"Cut, cap and balance" is the next step for the debt ceiling negotiations
There was little compromise this weekend between Congressional leaders and the White House on the debt ceiling and deficit reduction. According to Hawkings, unless there's some sort of super top-secret backchannel deal making going on, there's a slim chance that a bargain will be negotiated within the next two weeks. However, he says the end game for something different is starting to come into view.
"It starts tomorrow in the House, which has canceled its recess for the week. It's legislation called 'Cut, Cap and Balance,' and it would cut $30 billion from spending this year, it would cap all federal spending 20 percent the size of the economy within a decade, and it would require that the debt ceiling increase not happen until a balance budget constitutional amendment happen to the states."
Hawkings says it's designed to give conservative Republicans something to be happy about – to say that they tried before the pressure really goes on them to go to the real deal, which needs to be passed probably next week.
McConnell-Reid plan could be ready by mid-week
We've been hearing more from the Senate about the McConnell-Reid plan that was initially introduced by Mitch McConnell. The plan would give the President the ability to raise the debt ceiling. Hawkings says this plan is what he refers to as the "real deal."

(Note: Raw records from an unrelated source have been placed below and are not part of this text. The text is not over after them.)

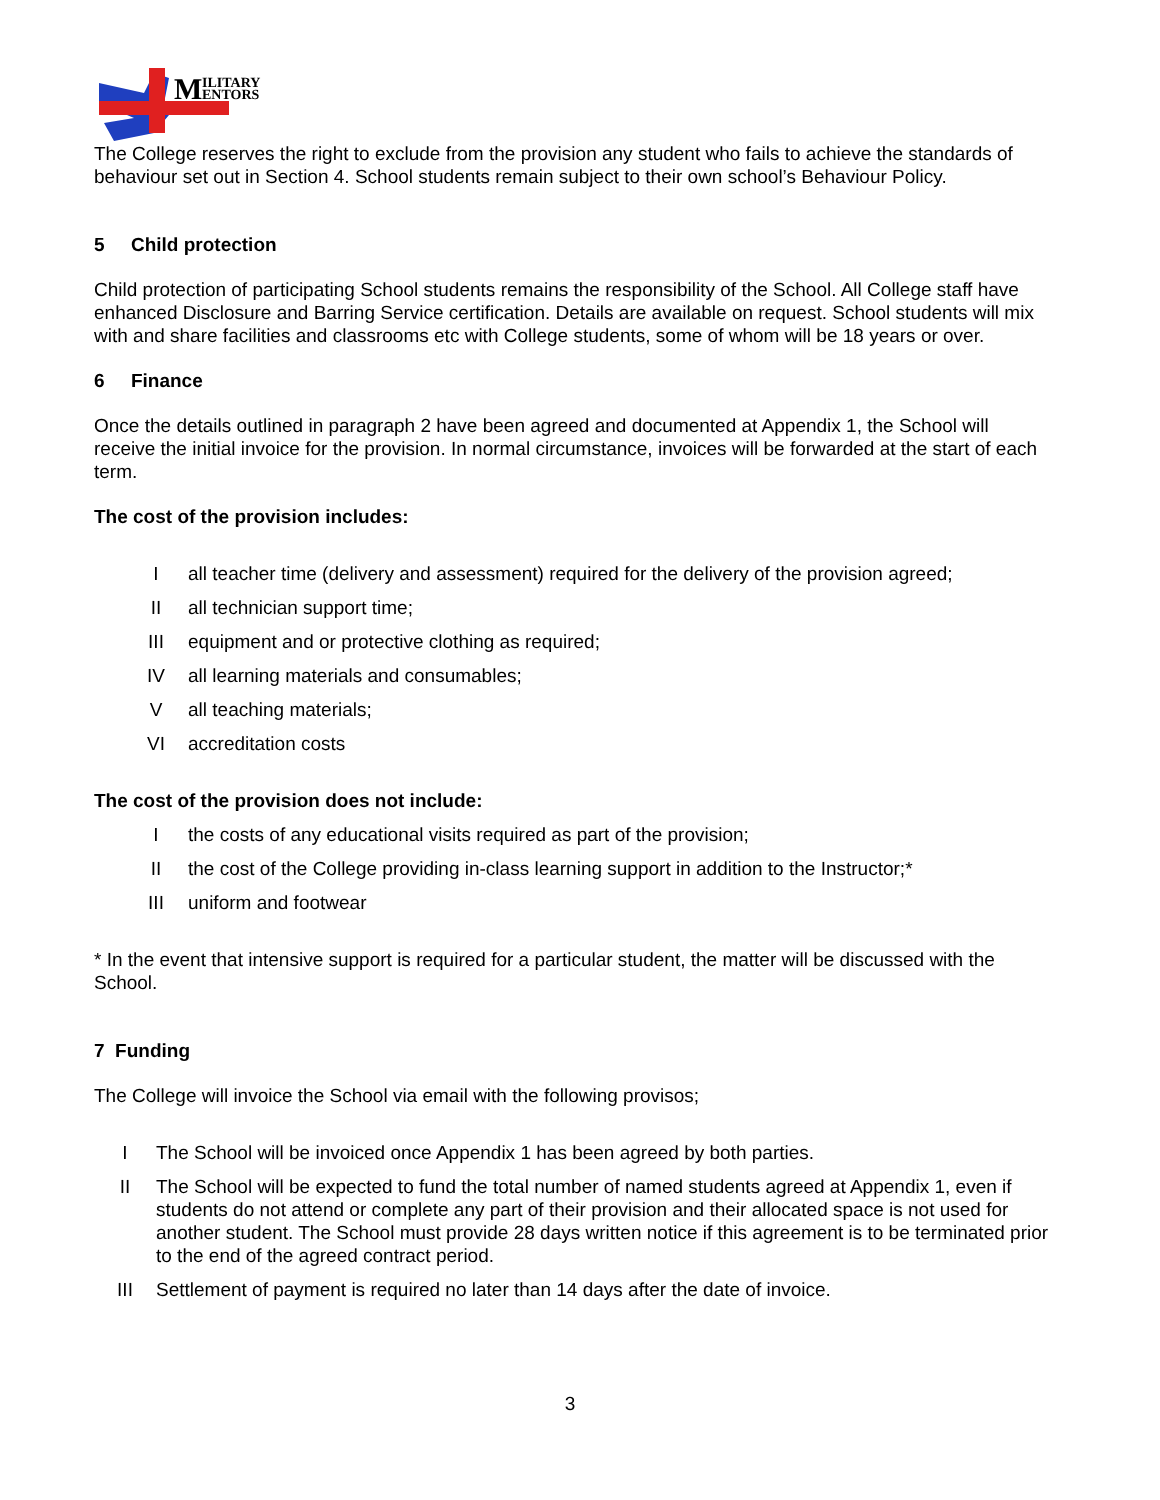M
ILITARY
ENTORS
The College reserves the right to exclude from the provision any student who fails to achieve the standards of behaviour set out in Section 4. School students remain subject to their own school’s Behaviour Policy.
5 Child protection
Child protection of participating School students remains the responsibility of the School. All College staff have enhanced Disclosure and Barring Service certification. Details are available on request. School students will mix with and share facilities and classrooms etc with College students, some of whom will be 18 years or over.
6 Finance
Once the details outlined in paragraph 2 have been agreed and documented at Appendix 1, the School will receive the initial invoice for the provision. In normal circumstance, invoices will be forwarded at the start of each term.
The cost of the provision includes:
Iall teacher time (delivery and assessment) required for the delivery of the provision agreed;
II all technician support time;
III equipment and or protective clothing as required;
IV all learning materials and consumables;
Vall teaching materials;
VI accreditation costs
The cost of the provision does not include:
Ithe costs of any educational visits required as part of the provision;
II the cost of the College providing in-class learning support in addition to the Instructor;*
III uniform and footwear
* In the event that intensive support is required for a particular student, the matter will be discussed with the School.
7 Funding
The College will invoice the School via email with the following provisos;
I The School will be invoiced once Appendix 1 has been agreed by both parties.
II The School will be expected to fund the total number of named students agreed at Appendix 1, even if students do not attend or complete any part of their provision and their allocated space is not used for another student. The School must provide 28 days written notice if this agreement is to be terminated prior to the end of the agreed contract period.
III Settlement of payment is required no later than 14 days after the date of invoice.
3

"It does seem as though the so-called McConnell plan, which is now being called the McConnell-Reid plan will be ready by the middle of the week. It is looking like where we’re headed. What it would do is essentially give the president what he wants, which is $2.5 trillion in extra borrowing authority, which is enough to get to the next election. It would offer the republicans a chance to vote no on that and to exercise their anger about that, but it would not probably dictate any spending cuts."

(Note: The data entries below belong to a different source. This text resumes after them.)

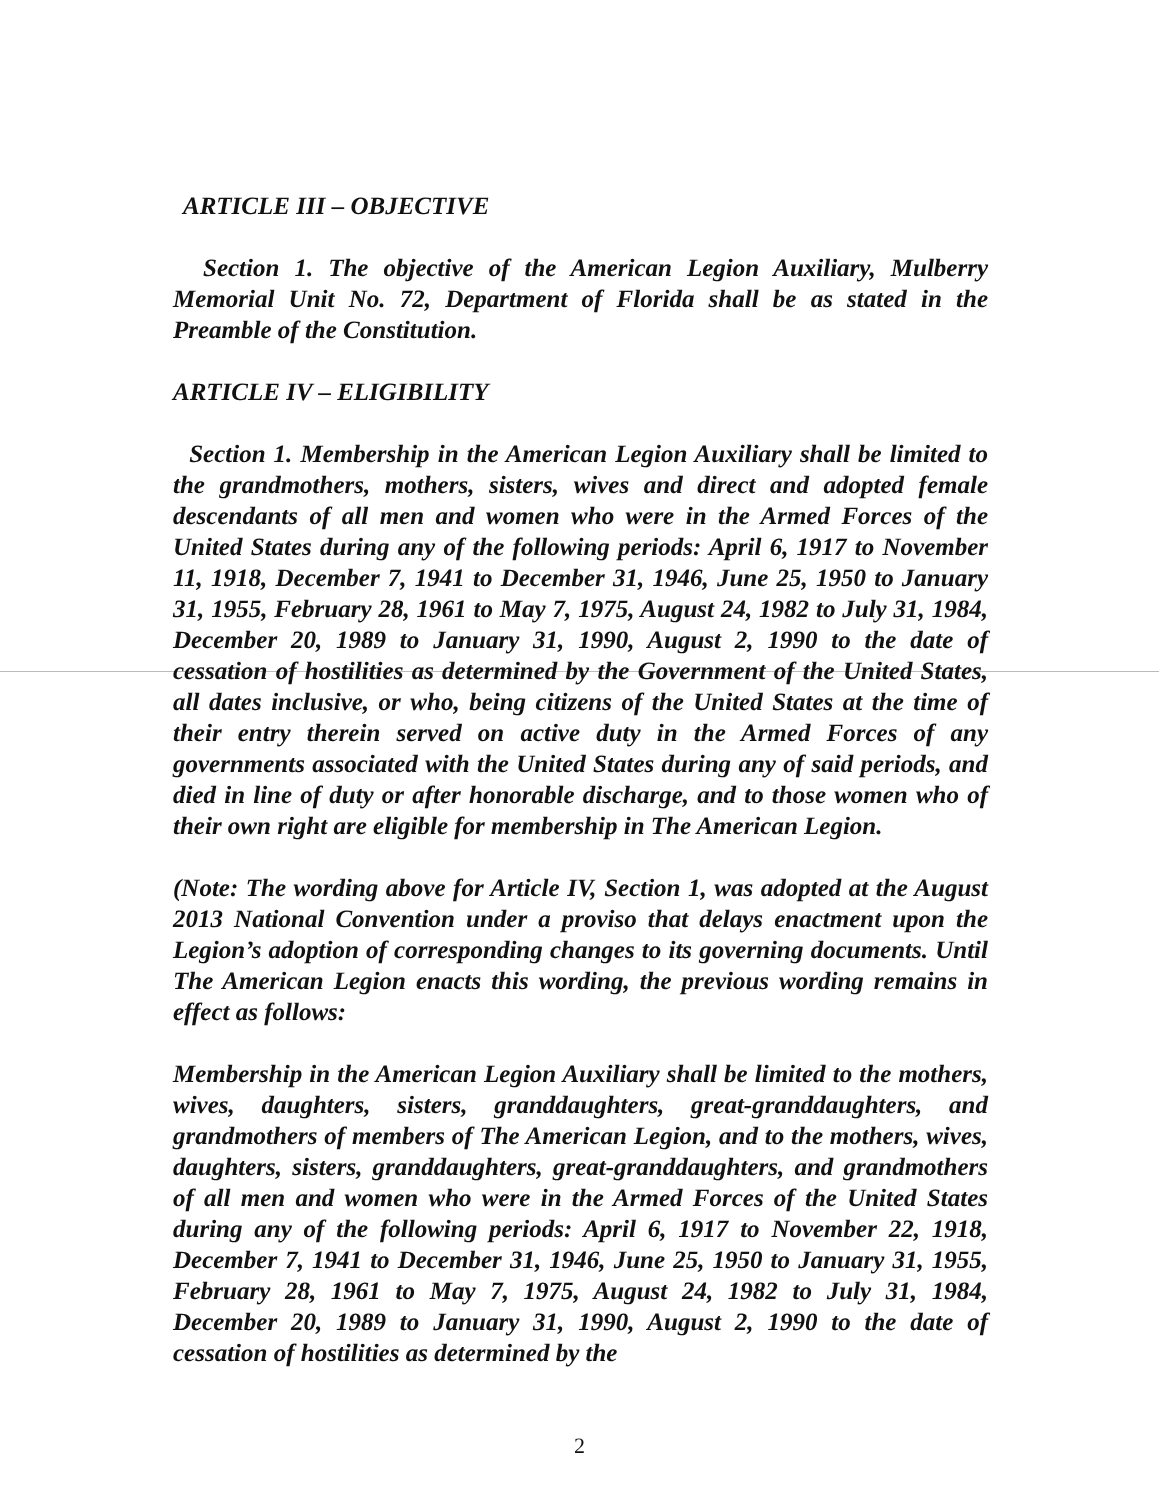ARTICLE III – OBJECTIVE
Section 1. The objective of the American Legion Auxiliary, Mulberry Memorial Unit No. 72, Department of Florida shall be as stated in the Preamble of the Constitution.
ARTICLE IV – ELIGIBILITY
Section 1. Membership in the American Legion Auxiliary shall be limited to the grandmothers, mothers, sisters, wives and direct and adopted female descendants of all men and women who were in the Armed Forces of the United States during any of the following periods: April 6, 1917 to November 11, 1918, December 7, 1941 to December 31, 1946, June 25, 1950 to January 31, 1955, February 28, 1961 to May 7, 1975, August 24, 1982 to July 31, 1984, December 20, 1989 to January 31, 1990, August 2, 1990 to the date of cessation of hostilities as determined by the Government of the United States, all dates inclusive, or who, being citizens of the United States at the time of their entry therein served on active duty in the Armed Forces of any governments associated with the United States during any of said periods, and died in line of duty or after honorable discharge, and to those women who of their own right are eligible for membership in The American Legion.
(Note: The wording above for Article IV, Section 1, was adopted at the August 2013 National Convention under a proviso that delays enactment upon the Legion’s adoption of corresponding changes to its governing documents. Until The American Legion enacts this wording, the previous wording remains in effect as follows:
Membership in the American Legion Auxiliary shall be limited to the mothers, wives, daughters, sisters, granddaughters, great-granddaughters, and grandmothers of members of The American Legion, and to the mothers, wives, daughters, sisters, granddaughters, great-granddaughters, and grandmothers of all men and women who were in the Armed Forces of the United States during any of the following periods: April 6, 1917 to November 22, 1918, December 7, 1941 to December 31, 1946, June 25, 1950 to January 31, 1955, February 28, 1961 to May 7, 1975, August 24, 1982 to July 31, 1984, December 20, 1989 to January 31, 1990, August 2, 1990 to the date of cessation of hostilities as determined by the
2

Hawkings says there's solid support for this in this in the Senate, and now it basically all comes down to the House.
"There are probably 40 House republicans who won't vote against this in any circumstance. That means that the republicans are going to have to work hard to come up with about 120 votes on their side."

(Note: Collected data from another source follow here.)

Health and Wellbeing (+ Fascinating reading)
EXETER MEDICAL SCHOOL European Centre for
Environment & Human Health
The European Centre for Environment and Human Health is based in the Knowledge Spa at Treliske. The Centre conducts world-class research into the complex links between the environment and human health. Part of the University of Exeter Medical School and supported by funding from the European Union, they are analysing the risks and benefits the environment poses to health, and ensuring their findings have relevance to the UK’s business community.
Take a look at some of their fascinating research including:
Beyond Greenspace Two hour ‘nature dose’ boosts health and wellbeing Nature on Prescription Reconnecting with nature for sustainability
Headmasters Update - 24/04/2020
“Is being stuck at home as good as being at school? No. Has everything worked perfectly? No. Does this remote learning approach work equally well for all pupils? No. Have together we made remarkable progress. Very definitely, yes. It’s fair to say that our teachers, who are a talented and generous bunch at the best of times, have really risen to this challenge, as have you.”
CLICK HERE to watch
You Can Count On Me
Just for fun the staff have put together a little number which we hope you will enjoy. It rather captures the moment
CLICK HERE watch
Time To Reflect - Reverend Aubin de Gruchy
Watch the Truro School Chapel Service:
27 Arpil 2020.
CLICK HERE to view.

Taxes appear to be the main issue between Republicans and Democrats
When you look at all the headlines on this, it seems like there's been a real impasse between the two parties, but at the same time, there is potentially some movement on this McConnell deal. Hawkings says that despite the arguments, republicans and democrats are actually not that far apart.
"It is true that both sides have identified more than a trillion dollars in cuts – some of them politically painful from each side, maybe as many as 1.5 trillion in spending reductions over the next 10 years. The democrats are reluctantly talking about curbing Medicare and Medicaid, which is their holy grail of programs that they’re most proud of. So except for taxes, they’re pretty close. So if the republicans can find some wiggle room, I would say there is a deal possible. And they have essentially 14 days."